How It Works:
It wasn’t long after volleyball was created in 1895 that the beach version of the game came into existence. While there are accounts of volleyball being played on the beaches of Normandy and Brittany in 1915, the true birth of beach volleyball can be traced to Santa Monica in southern California where courts were put on the beaches in the late 1920s. The first two-man beach volleyball game was played in 1930.
Following the first sponsored tour being organized in the United States in 1980, the International Volleyball Federation sanctioned its first international beach volleyball tournament on Ipanema Beach in Rio de Janeiro in 1987. In 1992-93 the FIVB created a beach volleyball department, leading to the sport being added to the Olympic program at Atlanta 1996. Three years later it debuted at the Pan American Games in Winnipeg.
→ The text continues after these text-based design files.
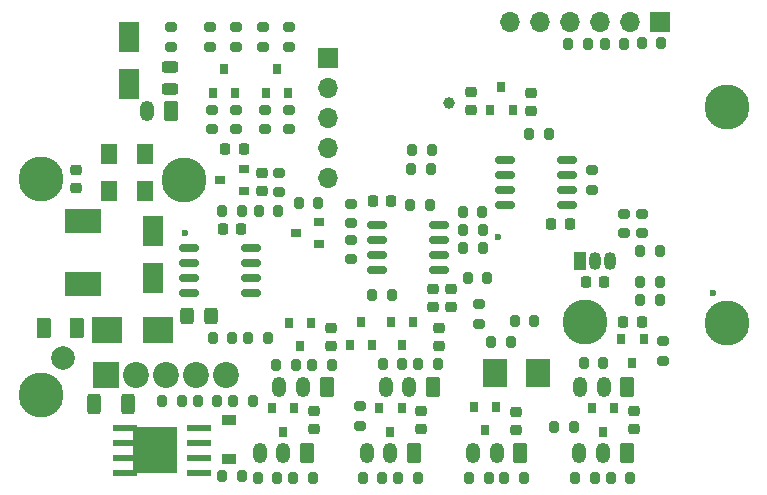
<source format=gbr>
%TF.GenerationSoftware,KiCad,Pcbnew,(6.0.7)*%
%TF.CreationDate,2022-10-06T21:18:37+03:00*%
%TF.ProjectId,RadioSens,52616469-6f53-4656-9e73-2e6b69636164,rev?*%
%TF.SameCoordinates,Original*%
%TF.FileFunction,Soldermask,Bot*%
%TF.FilePolarity,Negative*%
%FSLAX46Y46*%
G04 Gerber Fmt 4.6, Leading zero omitted, Abs format (unit mm)*
G04 Created by KiCad (PCBNEW (6.0.7)) date 2022-10-06 21:18:37*
%MOMM*%
%LPD*%
G01*
G04 APERTURE LIST*
G04 Aperture macros list*
%AMRoundRect*
0 Rectangle with rounded corners*
0 $1 Rounding radius*
0 $2 $3 $4 $5 $6 $7 $8 $9 X,Y pos of 4 corners*
0 Add a 4 corners polygon primitive as box body*
4,1,4,$2,$3,$4,$5,$6,$7,$8,$9,$2,$3,0*
0 Add four circle primitives for the rounded corners*
1,1,$1+$1,$2,$3*
1,1,$1+$1,$4,$5*
1,1,$1+$1,$6,$7*
1,1,$1+$1,$8,$9*
0 Add four rect primitives between the rounded corners*
20,1,$1+$1,$2,$3,$4,$5,0*
20,1,$1+$1,$4,$5,$6,$7,0*
20,1,$1+$1,$6,$7,$8,$9,0*
20,1,$1+$1,$8,$9,$2,$3,0*%
G04 Aperture macros list end*
%ADD10RoundRect,0.250000X0.350000X0.625000X-0.350000X0.625000X-0.350000X-0.625000X0.350000X-0.625000X0*%
%ADD11O,1.200000X1.750000*%
%ADD12C,2.000000*%
%ADD13R,1.050000X1.500000*%
%ADD14O,1.050000X1.500000*%
%ADD15C,3.800000*%
%ADD16R,1.700000X1.700000*%
%ADD17O,1.700000X1.700000*%
%ADD18R,2.200000X2.200000*%
%ADD19C,2.200000*%
%ADD20RoundRect,0.200000X0.200000X0.275000X-0.200000X0.275000X-0.200000X-0.275000X0.200000X-0.275000X0*%
%ADD21RoundRect,0.225000X0.250000X-0.225000X0.250000X0.225000X-0.250000X0.225000X-0.250000X-0.225000X0*%
%ADD22RoundRect,0.243750X-0.456250X0.243750X-0.456250X-0.243750X0.456250X-0.243750X0.456250X0.243750X0*%
%ADD23R,0.800000X0.900000*%
%ADD24RoundRect,0.200000X0.275000X-0.200000X0.275000X0.200000X-0.275000X0.200000X-0.275000X-0.200000X0*%
%ADD25RoundRect,0.250000X0.375000X0.625000X-0.375000X0.625000X-0.375000X-0.625000X0.375000X-0.625000X0*%
%ADD26RoundRect,0.225000X0.225000X0.250000X-0.225000X0.250000X-0.225000X-0.250000X0.225000X-0.250000X0*%
%ADD27R,0.900000X0.800000*%
%ADD28RoundRect,0.250000X0.325000X0.450000X-0.325000X0.450000X-0.325000X-0.450000X0.325000X-0.450000X0*%
%ADD29R,3.100000X2.000000*%
%ADD30RoundRect,0.200000X-0.275000X0.200000X-0.275000X-0.200000X0.275000X-0.200000X0.275000X0.200000X0*%
%ADD31R,1.800000X2.500000*%
%ADD32RoundRect,0.200000X-0.200000X-0.275000X0.200000X-0.275000X0.200000X0.275000X-0.200000X0.275000X0*%
%ADD33RoundRect,0.250000X-0.312500X-0.625000X0.312500X-0.625000X0.312500X0.625000X-0.312500X0.625000X0*%
%ADD34R,2.500000X2.300000*%
%ADD35RoundRect,0.225000X-0.225000X-0.250000X0.225000X-0.250000X0.225000X0.250000X-0.225000X0.250000X0*%
%ADD36RoundRect,0.250001X-0.462499X-0.624999X0.462499X-0.624999X0.462499X0.624999X-0.462499X0.624999X0*%
%ADD37RoundRect,0.225000X-0.250000X0.225000X-0.250000X-0.225000X0.250000X-0.225000X0.250000X0.225000X0*%
%ADD38R,2.000000X0.610000*%
%ADD39R,3.810000X3.910000*%
%ADD40R,2.000000X2.400000*%
%ADD41C,1.000000*%
%ADD42C,0.600000*%
%ADD43RoundRect,0.150000X-0.675000X-0.150000X0.675000X-0.150000X0.675000X0.150000X-0.675000X0.150000X0*%
%ADD44R,1.200000X0.900000*%
%ADD45RoundRect,0.150000X0.675000X0.150000X-0.675000X0.150000X-0.675000X-0.150000X0.675000X-0.150000X0*%
G04 APERTURE END LIST*
D10*
%TO.C,XT7*%
X95219815Y-111548180D03*
D11*
X93219815Y-111548180D03*
X91219815Y-111548180D03*
%TD*%
D12*
%TO.C,XP9*%
X72900000Y-109100000D03*
%TD*%
D13*
%TO.C,DD3*%
X116649815Y-100908180D03*
D14*
X117919815Y-100908180D03*
X119189815Y-100908180D03*
%TD*%
D15*
%TO.C,J3*%
X71019815Y-93948180D03*
%TD*%
D10*
%TO.C,XT5*%
X120669815Y-111548180D03*
D11*
X118669815Y-111548180D03*
X116669815Y-111548180D03*
%TD*%
D10*
%TO.C,XT6*%
X102619815Y-117148180D03*
D11*
X100619815Y-117148180D03*
X98619815Y-117148180D03*
%TD*%
D10*
%TO.C,XT3*%
X104219815Y-111548180D03*
D11*
X102219815Y-111548180D03*
X100219815Y-111548180D03*
%TD*%
D16*
%TO.C,DA1*%
X95314815Y-83758180D03*
D17*
X95314815Y-86298180D03*
X95314815Y-88838180D03*
X95314815Y-91378180D03*
X95314815Y-93918180D03*
%TD*%
D15*
%TO.C,J4*%
X71019815Y-112248180D03*
%TD*%
D10*
%TO.C,XT10*%
X111619815Y-117148180D03*
D11*
X109619815Y-117148180D03*
X107619815Y-117148180D03*
%TD*%
D15*
%TO.C,J2*%
X117119815Y-106048180D03*
%TD*%
%TO.C,J1*%
X83160251Y-94045062D03*
%TD*%
D10*
%TO.C,XT2*%
X93569815Y-117148180D03*
D11*
X91569815Y-117148180D03*
X89569815Y-117148180D03*
%TD*%
D10*
%TO.C,XT8*%
X120619815Y-117148180D03*
D11*
X118619815Y-117148180D03*
X116619815Y-117148180D03*
%TD*%
D18*
%TO.C,XT1*%
X76539815Y-110548180D03*
D19*
X79079815Y-110548180D03*
X81619815Y-110548180D03*
X84159815Y-110548180D03*
X86699815Y-110548180D03*
%TD*%
D15*
%TO.C,J5*%
X129119815Y-87848180D03*
%TD*%
%TO.C,J6*%
X129119815Y-106148180D03*
%TD*%
D10*
%TO.C,XT4*%
X82019815Y-88248180D03*
D11*
X80019815Y-88248180D03*
%TD*%
D20*
%TO.C,R34*%
X118644815Y-109548180D03*
X116994815Y-109548180D03*
%TD*%
D21*
%TO.C,C8*%
X104719815Y-108123180D03*
X104719815Y-106573180D03*
%TD*%
%TO.C,C2*%
X94119815Y-115123180D03*
X94119815Y-113573180D03*
%TD*%
D22*
%TO.C,FU1*%
X81969815Y-84510680D03*
X81969815Y-86385680D03*
%TD*%
D20*
%TO.C,R6*%
X108844815Y-102348180D03*
X107194815Y-102348180D03*
%TD*%
D23*
%TO.C,VD9*%
X92019815Y-106148180D03*
X93919815Y-106148180D03*
X92969815Y-108148180D03*
%TD*%
D24*
%TO.C,R37*%
X92019815Y-89773180D03*
X92019815Y-88123180D03*
%TD*%
D25*
%TO.C,FU2*%
X74119815Y-106548180D03*
X71319815Y-106548180D03*
%TD*%
D23*
%TO.C,DA2*%
X110969815Y-88148180D03*
X109069815Y-88148180D03*
X110019815Y-86148180D03*
%TD*%
D26*
%TO.C,C10*%
X121894815Y-106048180D03*
X120344815Y-106048180D03*
%TD*%
D21*
%TO.C,C18*%
X107419815Y-88148180D03*
X107419815Y-86598180D03*
%TD*%
D27*
%TO.C,VD1*%
X94619815Y-97598180D03*
X94619815Y-99498180D03*
X92619815Y-98548180D03*
%TD*%
D28*
%TO.C,C28*%
X85444815Y-105548180D03*
X83394815Y-105548180D03*
%TD*%
D29*
%TO.C,L2*%
X74594815Y-102823180D03*
X74594815Y-97523180D03*
%TD*%
D30*
%TO.C,R1*%
X91219815Y-93423180D03*
X91219815Y-95073180D03*
%TD*%
D31*
%TO.C,VD5*%
X78469815Y-81948180D03*
X78469815Y-85948180D03*
%TD*%
D23*
%TO.C,VD10*%
X117669815Y-113348180D03*
X119569815Y-113348180D03*
X118619815Y-115348180D03*
%TD*%
D21*
%TO.C,C25*%
X105719815Y-104823180D03*
X105719815Y-103273180D03*
%TD*%
D20*
%TO.C,R4*%
X108422246Y-96721407D03*
X106772246Y-96721407D03*
%TD*%
%TO.C,R50*%
X104144815Y-91548180D03*
X102494815Y-91548180D03*
%TD*%
%TO.C,R60*%
X123444815Y-100048180D03*
X121794815Y-100048180D03*
%TD*%
D21*
%TO.C,C42*%
X89719815Y-95023180D03*
X89719815Y-93473180D03*
%TD*%
D20*
%TO.C,R24*%
X104644815Y-109648180D03*
X102994815Y-109648180D03*
%TD*%
D32*
%TO.C,R57*%
X86394815Y-96648180D03*
X88044815Y-96648180D03*
%TD*%
D33*
%TO.C,R63*%
X75507315Y-113048180D03*
X78432315Y-113048180D03*
%TD*%
D34*
%TO.C,VD12*%
X76619815Y-106748180D03*
X80919815Y-106748180D03*
%TD*%
D24*
%TO.C,R61*%
X117669815Y-94873180D03*
X117669815Y-93223180D03*
%TD*%
D20*
%TO.C,R59*%
X123444815Y-102648180D03*
X121794815Y-102648180D03*
%TD*%
%TO.C,R8*%
X103944815Y-96148180D03*
X102294815Y-96148180D03*
%TD*%
D35*
%TO.C,C1*%
X99144815Y-95848180D03*
X100694815Y-95848180D03*
%TD*%
D36*
%TO.C,C32*%
X76832315Y-94948180D03*
X79807315Y-94948180D03*
%TD*%
D23*
%TO.C,VD6*%
X120169815Y-107548180D03*
X122069815Y-107548180D03*
X121119815Y-109548180D03*
%TD*%
D20*
%TO.C,R41*%
X95644815Y-109698180D03*
X93994815Y-109698180D03*
%TD*%
D32*
%TO.C,R68*%
X84294815Y-112748180D03*
X85944815Y-112748180D03*
%TD*%
D20*
%TO.C,R39*%
X99944815Y-119248180D03*
X98294815Y-119248180D03*
%TD*%
%TO.C,R5*%
X108444815Y-98271407D03*
X106794815Y-98271407D03*
%TD*%
D21*
%TO.C,C30*%
X74019815Y-94723180D03*
X74019815Y-93173180D03*
%TD*%
D32*
%TO.C,R58*%
X89494815Y-96648180D03*
X91144815Y-96648180D03*
%TD*%
D20*
%TO.C,R2*%
X114044815Y-90148180D03*
X112394815Y-90148180D03*
%TD*%
%TO.C,R69*%
X111919815Y-119248180D03*
X110269815Y-119248180D03*
%TD*%
D24*
%TO.C,R54*%
X108119815Y-106223180D03*
X108119815Y-104573180D03*
%TD*%
D26*
%TO.C,C40*%
X115794815Y-97748180D03*
X114244815Y-97748180D03*
%TD*%
%TO.C,C7*%
X118694815Y-102648180D03*
X117144815Y-102648180D03*
%TD*%
D24*
%TO.C,R33*%
X123719815Y-109373180D03*
X123719815Y-107723180D03*
%TD*%
D20*
%TO.C,R14*%
X91044815Y-119248180D03*
X89394815Y-119248180D03*
%TD*%
D32*
%TO.C,R62*%
X86394815Y-119148180D03*
X88044815Y-119148180D03*
%TD*%
D23*
%TO.C,VD7*%
X91969815Y-86648180D03*
X90069815Y-86648180D03*
X91019815Y-84648180D03*
%TD*%
%TO.C,VD4*%
X100669815Y-106048180D03*
X102569815Y-106048180D03*
X101619815Y-108048180D03*
%TD*%
D20*
%TO.C,R38*%
X102944815Y-119248180D03*
X101294815Y-119248180D03*
%TD*%
%TO.C,R52*%
X120444815Y-82498180D03*
X118794815Y-82498180D03*
%TD*%
%TO.C,R70*%
X108944815Y-119248180D03*
X107294815Y-119248180D03*
%TD*%
D32*
%TO.C,R46*%
X114494815Y-114948180D03*
X116144815Y-114948180D03*
%TD*%
D24*
%TO.C,R48*%
X89819815Y-82773180D03*
X89819815Y-81123180D03*
%TD*%
D35*
%TO.C,C29*%
X86444815Y-98198180D03*
X87994815Y-98198180D03*
%TD*%
D24*
%TO.C,R12*%
X85319815Y-82773180D03*
X85319815Y-81123180D03*
%TD*%
D21*
%TO.C,C12*%
X95569815Y-108123180D03*
X95569815Y-106573180D03*
%TD*%
D30*
%TO.C,R40*%
X98019815Y-113223180D03*
X98019815Y-114873180D03*
%TD*%
D20*
%TO.C,R44*%
X120944815Y-119248180D03*
X119294815Y-119248180D03*
%TD*%
D23*
%TO.C,VD2*%
X90569815Y-113348180D03*
X92469815Y-113348180D03*
X91519815Y-115348180D03*
%TD*%
D35*
%TO.C,C41*%
X86644815Y-91448180D03*
X88194815Y-91448180D03*
%TD*%
D20*
%TO.C,R65*%
X100744815Y-103748180D03*
X99094815Y-103748180D03*
%TD*%
D16*
%TO.C,XT9*%
X123419815Y-80675000D03*
D17*
X120879815Y-80675000D03*
X118339815Y-80675000D03*
X115799815Y-80675000D03*
X113259815Y-80675000D03*
X110719815Y-80675000D03*
%TD*%
D32*
%TO.C,R3*%
X121794815Y-104198180D03*
X123444815Y-104198180D03*
%TD*%
D20*
%TO.C,R66*%
X88969815Y-112748180D03*
X87319815Y-112748180D03*
%TD*%
D32*
%TO.C,R67*%
X81294815Y-112748180D03*
X82944815Y-112748180D03*
%TD*%
D37*
%TO.C,C43*%
X104219815Y-103273180D03*
X104219815Y-104823180D03*
%TD*%
D38*
%TO.C,VT1*%
X84454815Y-115043180D03*
X84454815Y-116313180D03*
X84454815Y-117583180D03*
X84454815Y-118853180D03*
X78134815Y-118853180D03*
D39*
X80729815Y-116948180D03*
D38*
X78134815Y-117583180D03*
X78134815Y-116313180D03*
X78134815Y-115043180D03*
%TD*%
D32*
%TO.C,R51*%
X115694815Y-82548180D03*
X117344815Y-82548180D03*
%TD*%
D40*
%TO.C,BQ3*%
X113150000Y-110400000D03*
X109450000Y-110400000D03*
%TD*%
D41*
%TO.C,XB3*%
X105619815Y-87548180D03*
%TD*%
D20*
%TO.C,R45*%
X117944815Y-119248180D03*
X116294815Y-119248180D03*
%TD*%
D32*
%TO.C,R9*%
X92844815Y-95998180D03*
X94494815Y-95998180D03*
%TD*%
D36*
%TO.C,C31*%
X76832315Y-91848180D03*
X79807315Y-91848180D03*
%TD*%
D42*
%TO.C,XB6*%
X83269815Y-98498180D03*
%TD*%
D20*
%TO.C,R13*%
X94044815Y-119248180D03*
X92394815Y-119248180D03*
%TD*%
D24*
%TO.C,R27*%
X82019815Y-82773180D03*
X82019815Y-81123180D03*
%TD*%
%TO.C,R21*%
X92024888Y-82773180D03*
X92024888Y-81123180D03*
%TD*%
D42*
%TO.C,XB1*%
X109719815Y-98848180D03*
%TD*%
D43*
%TO.C,DA3*%
X83594815Y-103653180D03*
X83594815Y-102383180D03*
X83594815Y-101113180D03*
X83594815Y-99843180D03*
X88844815Y-99843180D03*
X88844815Y-101113180D03*
X88844815Y-102383180D03*
X88844815Y-103653180D03*
%TD*%
D32*
%TO.C,R53*%
X121894815Y-82448180D03*
X123544815Y-82448180D03*
%TD*%
D24*
%TO.C,R47*%
X87554839Y-82773180D03*
X87554839Y-81123180D03*
%TD*%
D20*
%TO.C,R42*%
X92594815Y-109698180D03*
X90944815Y-109698180D03*
%TD*%
D23*
%TO.C,VD8*%
X99669815Y-113348180D03*
X101569815Y-113348180D03*
X100619815Y-115348180D03*
%TD*%
%TO.C,VD3*%
X87469815Y-86648180D03*
X85569815Y-86648180D03*
X86519815Y-84648180D03*
%TD*%
D20*
%TO.C,R26*%
X110794815Y-107748180D03*
X109144815Y-107748180D03*
%TD*%
D21*
%TO.C,C13*%
X121219815Y-115123180D03*
X121219815Y-113573180D03*
%TD*%
D23*
%TO.C,VD15*%
X107669815Y-113248180D03*
X109569815Y-113248180D03*
X108619815Y-115248180D03*
%TD*%
D27*
%TO.C,DA5*%
X88219815Y-93098180D03*
X88219815Y-94998180D03*
X86219815Y-94048180D03*
%TD*%
D44*
%TO.C,VD13*%
X86919815Y-117698180D03*
X86919815Y-114398180D03*
%TD*%
D20*
%TO.C,R7*%
X108444815Y-99848180D03*
X106794815Y-99848180D03*
%TD*%
D32*
%TO.C,R35*%
X111144815Y-105948180D03*
X112794815Y-105948180D03*
%TD*%
D20*
%TO.C,R49*%
X104044815Y-93098180D03*
X102394815Y-93098180D03*
%TD*%
D30*
%TO.C,R19*%
X120419815Y-96923180D03*
X120419815Y-98573180D03*
%TD*%
%TO.C,R11*%
X97319815Y-96051407D03*
X97319815Y-97701407D03*
%TD*%
D23*
%TO.C,VD14*%
X99069815Y-108048180D03*
X97169815Y-108048180D03*
X98119815Y-106048180D03*
%TD*%
D30*
%TO.C,R36*%
X90019815Y-88123180D03*
X90019815Y-89773180D03*
%TD*%
D45*
%TO.C,DD2*%
X104744815Y-97843180D03*
X104744815Y-99113180D03*
X104744815Y-100383180D03*
X104744815Y-101653180D03*
X99494815Y-101653180D03*
X99494815Y-100383180D03*
X99494815Y-99113180D03*
X99494815Y-97843180D03*
%TD*%
D32*
%TO.C,R55*%
X85594815Y-107448180D03*
X87244815Y-107448180D03*
%TD*%
D20*
%TO.C,R25*%
X101644815Y-109648180D03*
X99994815Y-109648180D03*
%TD*%
D32*
%TO.C,R56*%
X88594815Y-107448180D03*
X90244815Y-107448180D03*
%TD*%
D42*
%TO.C,XB10*%
X127969815Y-103648180D03*
%TD*%
D21*
%TO.C,C11*%
X103219815Y-115123180D03*
X103219815Y-113573180D03*
%TD*%
D37*
%TO.C,C16*%
X112519815Y-86673180D03*
X112519815Y-88223180D03*
%TD*%
D30*
%TO.C,R10*%
X97297246Y-99101407D03*
X97297246Y-100751407D03*
%TD*%
D31*
%TO.C,VD11*%
X80519815Y-102332700D03*
X80519815Y-98332700D03*
%TD*%
D24*
%TO.C,R23*%
X87519815Y-89773180D03*
X87519815Y-88123180D03*
%TD*%
%TO.C,R20*%
X121919815Y-98573180D03*
X121919815Y-96923180D03*
%TD*%
D43*
%TO.C,DD5*%
X110294815Y-96153180D03*
X110294815Y-94883180D03*
X110294815Y-93613180D03*
X110294815Y-92343180D03*
X115544815Y-92343180D03*
X115544815Y-93613180D03*
X115544815Y-94883180D03*
X115544815Y-96153180D03*
%TD*%
D30*
%TO.C,R22*%
X85519815Y-88123180D03*
X85519815Y-89773180D03*
%TD*%
D37*
%TO.C,C44*%
X111219815Y-113673180D03*
X111219815Y-115223180D03*
%TD*%
M02*

</source>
The playing court for beach volleyball is 16m x 8m, in contrast to the indoor volleyball court which is 18m x 9m. The sand must be at least 40cm deep and composed of fine loosely compacted grains. The nets are at the same height as the indoor game, 2.43m for men and 2.24m for women.
All matches are a best-of-three format. The first two sets go to 21 points, with a winning margin of two points, while a third and deciding set goes to 15 points, with a winning margin of two points. Teams can score a point by winning a rally, regardless of who served.